Sunday, June 1, 2008

Cinemas say "tell someone who cares"

For months now I have been complaining about the inability of one particular cinema chain to adhere to federal regulations in relation to the screening of cinema trailers - in short the regulations say that a cinema can not exhibit a trailer for a movie classified higher than the feature film.
After a swag of infringements culminating in April with the screening of a trailer for the M Classified And then She Found Me during the G Classified bible Film The 10 Commandments was the straw that broke the camel's back.

I sent four letters of complaint on April 28 - 29
  • To Kevin Rudd as the Federal Member in the electorate where the offences took place;
  • Wayne Swan my Federal MP,
  • the Federal Attorney General's office as the regulator

  • and the cinema owner.

The replies arrived are in

  • Kevin Rudd referred me to Wayne Swan

  • Wayne Swan referred me to the Australian Communications and Media Authority
  • The Federal Attorney General's office referred me to the Queensland Department of Justice and Attorney General and Office of Fair Trading (while stating that the cinema chain had been contacted and reminded of its responsibilities)

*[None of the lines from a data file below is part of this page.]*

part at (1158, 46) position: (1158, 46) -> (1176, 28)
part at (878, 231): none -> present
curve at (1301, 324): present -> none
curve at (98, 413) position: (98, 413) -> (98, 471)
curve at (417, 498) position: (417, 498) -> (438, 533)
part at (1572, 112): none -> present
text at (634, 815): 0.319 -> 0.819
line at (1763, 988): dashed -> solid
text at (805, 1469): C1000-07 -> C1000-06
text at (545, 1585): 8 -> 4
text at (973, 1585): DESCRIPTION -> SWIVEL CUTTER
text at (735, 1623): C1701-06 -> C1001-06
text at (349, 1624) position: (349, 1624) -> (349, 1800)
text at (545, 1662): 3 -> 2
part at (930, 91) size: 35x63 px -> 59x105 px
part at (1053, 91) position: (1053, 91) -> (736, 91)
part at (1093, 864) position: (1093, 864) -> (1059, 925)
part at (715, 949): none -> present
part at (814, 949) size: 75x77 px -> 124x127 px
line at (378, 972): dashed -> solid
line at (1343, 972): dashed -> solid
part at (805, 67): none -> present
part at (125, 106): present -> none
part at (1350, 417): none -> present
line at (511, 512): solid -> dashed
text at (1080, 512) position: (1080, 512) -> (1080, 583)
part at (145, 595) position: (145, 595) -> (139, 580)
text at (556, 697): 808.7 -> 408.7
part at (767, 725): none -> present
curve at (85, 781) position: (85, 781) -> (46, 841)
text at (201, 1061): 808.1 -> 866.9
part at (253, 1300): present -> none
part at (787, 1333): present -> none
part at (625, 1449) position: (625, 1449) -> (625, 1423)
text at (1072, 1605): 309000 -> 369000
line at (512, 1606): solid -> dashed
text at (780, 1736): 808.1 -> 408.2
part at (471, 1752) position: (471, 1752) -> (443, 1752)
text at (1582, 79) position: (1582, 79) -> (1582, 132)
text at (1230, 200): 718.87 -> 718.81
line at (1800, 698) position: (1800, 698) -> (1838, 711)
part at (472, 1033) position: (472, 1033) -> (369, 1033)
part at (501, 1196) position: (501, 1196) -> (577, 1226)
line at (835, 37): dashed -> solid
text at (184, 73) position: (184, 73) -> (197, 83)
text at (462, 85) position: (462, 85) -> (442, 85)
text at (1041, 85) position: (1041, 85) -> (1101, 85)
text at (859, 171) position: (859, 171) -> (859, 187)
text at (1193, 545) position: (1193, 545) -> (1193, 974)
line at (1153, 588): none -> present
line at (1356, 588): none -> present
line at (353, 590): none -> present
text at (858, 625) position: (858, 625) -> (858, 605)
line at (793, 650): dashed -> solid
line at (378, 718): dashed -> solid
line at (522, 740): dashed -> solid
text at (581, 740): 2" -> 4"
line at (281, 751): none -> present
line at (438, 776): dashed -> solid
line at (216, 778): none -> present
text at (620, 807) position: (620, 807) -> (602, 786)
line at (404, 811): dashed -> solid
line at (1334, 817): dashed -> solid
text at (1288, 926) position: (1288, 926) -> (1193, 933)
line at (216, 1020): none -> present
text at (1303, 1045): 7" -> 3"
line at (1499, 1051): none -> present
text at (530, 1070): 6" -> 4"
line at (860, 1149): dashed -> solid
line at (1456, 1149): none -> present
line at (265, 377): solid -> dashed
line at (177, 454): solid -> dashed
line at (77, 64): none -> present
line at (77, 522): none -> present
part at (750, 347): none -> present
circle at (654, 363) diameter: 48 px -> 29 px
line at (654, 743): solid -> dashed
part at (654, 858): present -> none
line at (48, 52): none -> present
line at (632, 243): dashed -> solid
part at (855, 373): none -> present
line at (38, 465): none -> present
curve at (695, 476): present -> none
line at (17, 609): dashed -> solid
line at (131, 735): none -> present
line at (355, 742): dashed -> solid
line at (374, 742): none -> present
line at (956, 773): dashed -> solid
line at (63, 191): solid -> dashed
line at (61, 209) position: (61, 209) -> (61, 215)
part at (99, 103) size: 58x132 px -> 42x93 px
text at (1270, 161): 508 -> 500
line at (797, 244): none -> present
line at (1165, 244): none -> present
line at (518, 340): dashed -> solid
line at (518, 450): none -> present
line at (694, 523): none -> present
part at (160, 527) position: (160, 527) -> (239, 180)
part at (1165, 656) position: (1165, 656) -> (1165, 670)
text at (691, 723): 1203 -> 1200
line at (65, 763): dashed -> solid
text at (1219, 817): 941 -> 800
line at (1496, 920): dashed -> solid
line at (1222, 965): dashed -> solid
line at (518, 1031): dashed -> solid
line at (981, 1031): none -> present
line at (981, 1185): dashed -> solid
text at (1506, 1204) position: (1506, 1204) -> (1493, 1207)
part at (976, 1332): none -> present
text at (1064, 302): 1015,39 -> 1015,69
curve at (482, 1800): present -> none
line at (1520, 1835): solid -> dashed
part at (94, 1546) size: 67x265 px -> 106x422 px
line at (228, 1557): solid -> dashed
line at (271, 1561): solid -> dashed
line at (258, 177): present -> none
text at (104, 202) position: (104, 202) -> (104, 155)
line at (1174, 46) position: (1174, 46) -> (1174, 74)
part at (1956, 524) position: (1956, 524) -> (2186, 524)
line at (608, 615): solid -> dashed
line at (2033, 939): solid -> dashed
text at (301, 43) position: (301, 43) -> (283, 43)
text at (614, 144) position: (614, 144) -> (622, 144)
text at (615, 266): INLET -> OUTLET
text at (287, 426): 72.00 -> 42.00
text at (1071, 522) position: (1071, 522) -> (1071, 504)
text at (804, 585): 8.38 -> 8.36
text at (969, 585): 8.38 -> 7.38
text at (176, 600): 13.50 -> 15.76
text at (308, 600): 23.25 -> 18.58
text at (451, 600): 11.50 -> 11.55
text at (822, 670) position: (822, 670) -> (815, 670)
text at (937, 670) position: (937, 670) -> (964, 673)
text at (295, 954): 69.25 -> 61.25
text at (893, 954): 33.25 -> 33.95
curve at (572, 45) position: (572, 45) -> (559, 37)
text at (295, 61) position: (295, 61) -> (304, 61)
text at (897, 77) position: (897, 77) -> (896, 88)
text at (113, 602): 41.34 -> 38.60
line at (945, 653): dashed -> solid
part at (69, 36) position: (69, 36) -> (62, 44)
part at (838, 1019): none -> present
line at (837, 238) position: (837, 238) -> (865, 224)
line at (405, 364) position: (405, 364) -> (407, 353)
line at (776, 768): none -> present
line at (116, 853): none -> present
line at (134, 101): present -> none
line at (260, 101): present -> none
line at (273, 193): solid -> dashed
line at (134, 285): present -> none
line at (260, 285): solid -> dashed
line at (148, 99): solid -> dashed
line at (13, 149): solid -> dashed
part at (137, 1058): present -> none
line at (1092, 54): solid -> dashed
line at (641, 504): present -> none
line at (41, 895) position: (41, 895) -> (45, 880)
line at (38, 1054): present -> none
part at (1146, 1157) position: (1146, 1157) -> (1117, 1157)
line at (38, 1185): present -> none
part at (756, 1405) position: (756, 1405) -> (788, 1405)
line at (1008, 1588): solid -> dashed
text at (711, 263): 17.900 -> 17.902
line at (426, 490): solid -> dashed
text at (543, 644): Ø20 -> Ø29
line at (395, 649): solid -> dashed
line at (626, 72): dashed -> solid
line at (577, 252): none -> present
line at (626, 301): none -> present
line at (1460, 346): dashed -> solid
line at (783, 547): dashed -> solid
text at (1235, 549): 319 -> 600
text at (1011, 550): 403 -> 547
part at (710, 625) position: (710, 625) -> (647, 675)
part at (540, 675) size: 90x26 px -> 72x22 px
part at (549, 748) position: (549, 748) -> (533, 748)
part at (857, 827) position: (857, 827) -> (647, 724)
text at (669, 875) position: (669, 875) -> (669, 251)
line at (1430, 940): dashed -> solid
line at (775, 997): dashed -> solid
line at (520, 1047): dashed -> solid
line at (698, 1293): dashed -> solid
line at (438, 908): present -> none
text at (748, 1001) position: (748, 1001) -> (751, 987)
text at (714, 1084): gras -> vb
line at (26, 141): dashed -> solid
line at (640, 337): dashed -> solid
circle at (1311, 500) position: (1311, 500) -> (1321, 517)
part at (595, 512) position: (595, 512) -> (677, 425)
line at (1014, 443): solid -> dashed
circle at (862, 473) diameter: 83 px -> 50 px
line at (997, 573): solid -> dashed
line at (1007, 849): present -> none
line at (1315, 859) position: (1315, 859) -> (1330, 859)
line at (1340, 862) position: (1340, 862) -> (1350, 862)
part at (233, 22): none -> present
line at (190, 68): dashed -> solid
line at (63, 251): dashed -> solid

  • And my favourite was from the cinema owner who said "it would please me if you went to other cinemas" He also insists "We can place a PG trailer on a G rated film" Really?
    He must be reading a different code from me

I suggest that he looks at the relevant section of the act displayed at Classification.gov.au
It says "Restrictions for screening trailersFilm advertising (eg trailers) for a classified film can only be publicly exhibited with a feature film of the same or higher classification. That is:
Film advertising for G films can be screened with all films
Film advertising for PG films can only be screened with PG, M, MA 15+ or R 18+ films
Film advertising for M films can only be screened with M, MA 15+ or R 18+ films
Film advertising for MA 15+ films can only be screened with MA 15+ or R 18+ films
Film advertising for R 18+ films can only be screened with R 18+ or X18+ films.
Film advertising for X 18+ films can only be screened with X 18+ films (only in ACT and NT)."

Further he claims the reason the trailers may be wrongly screened is because there is often little time between the classification and when the film is shown. That would be a defensible position if only it stacked up.

In the 11 documented cases I presented him with, the time elapsed between when the film was classified and when the trailer was shown were as follows: 81 days, 50 days, 2 days, 57 days , 36 days, 110 days, 38 days, 45 days, 41 days, 45 days and 52 days. Two days might be a reasonable excuse but with all of the others in excess of a month, I don't think so.

It may please the owner if I went somewhere else but it's not going to happen. It would please me if he did the right thing and with a whole new set of contacts thanks to the buck-passing of those meant to enforce Federal Government policy it's game on.